▶ [Problem to solve] All of the lines below need to be copied exactly, apart from the pictures.

▶ [Raw data]
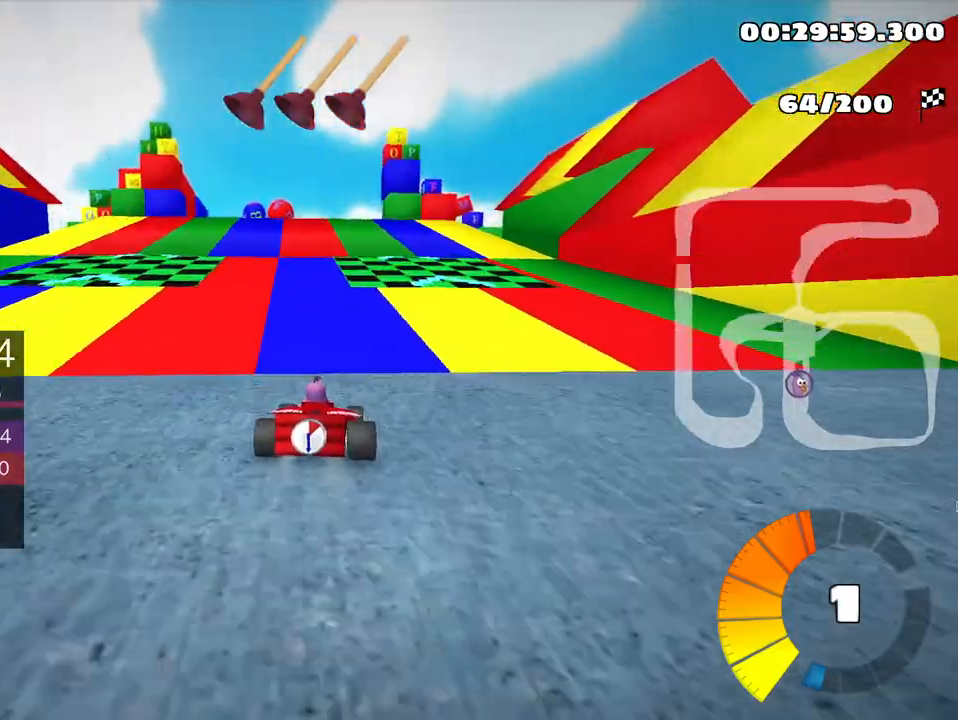
{"keys": [], "events": [[283, "left", "down"], [383, "up", "up"], [417, "left", "up"]]}
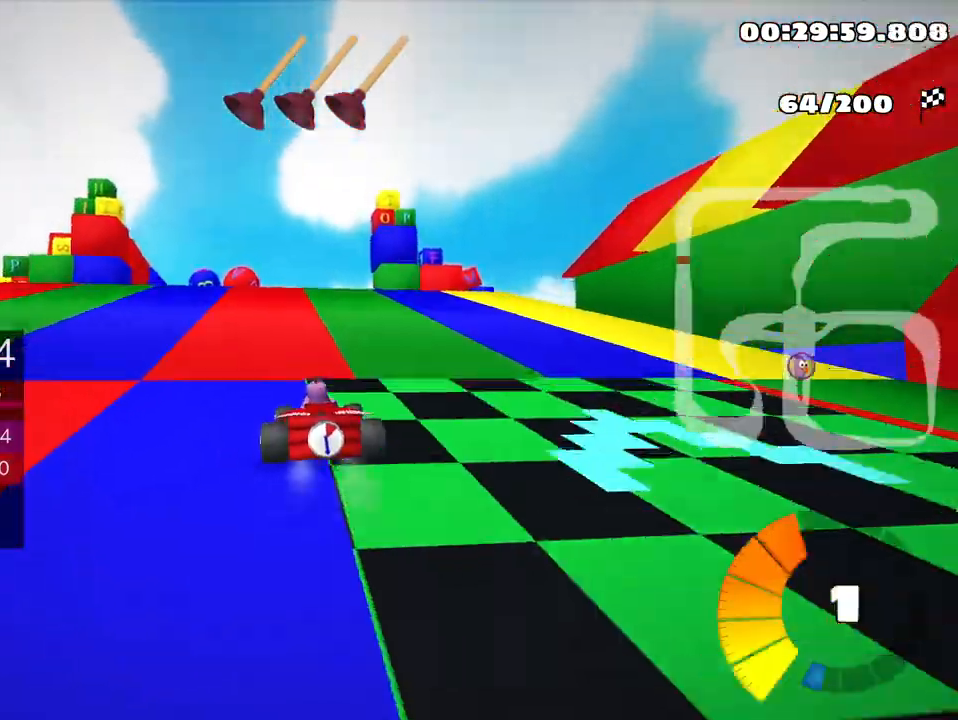
{"keys": ["up"], "events": [[33, "right", "down"], [167, "right", "up"], [283, "up", "down"]]}
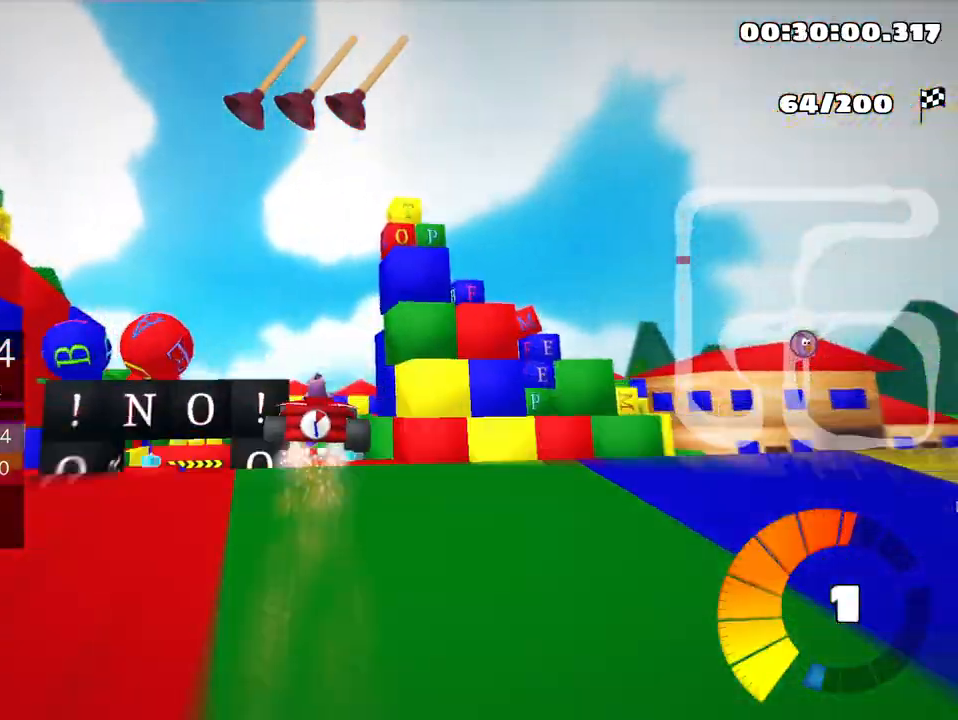
{"keys": ["right", "skid", "up"], "events": [[100, "skid", "down"], [117, "right", "down"]]}
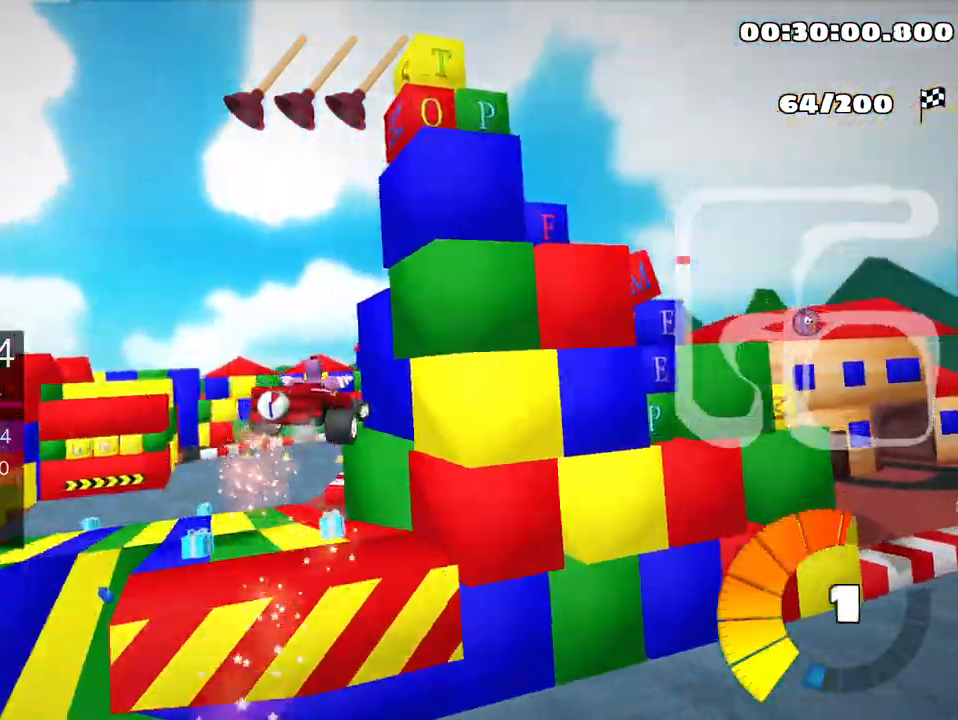
{"keys": ["left", "skid", "up"], "events": [[450, "right", "up"], [500, "left", "down"]]}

▶ [Response box]
{"keys": [], "events": [[283, "left", "down"], [383, "up", "up"], [417, "left", "up"]]}
{"keys": ["up"], "events": [[33, "right", "down"], [167, "right", "up"], [283, "up", "down"]]}
{"keys": ["right", "skid", "up"], "events": [[100, "skid", "down"], [117, "right", "down"]]}
{"keys": ["left", "skid", "up"], "events": [[450, "right", "up"], [500, "left", "down"]]}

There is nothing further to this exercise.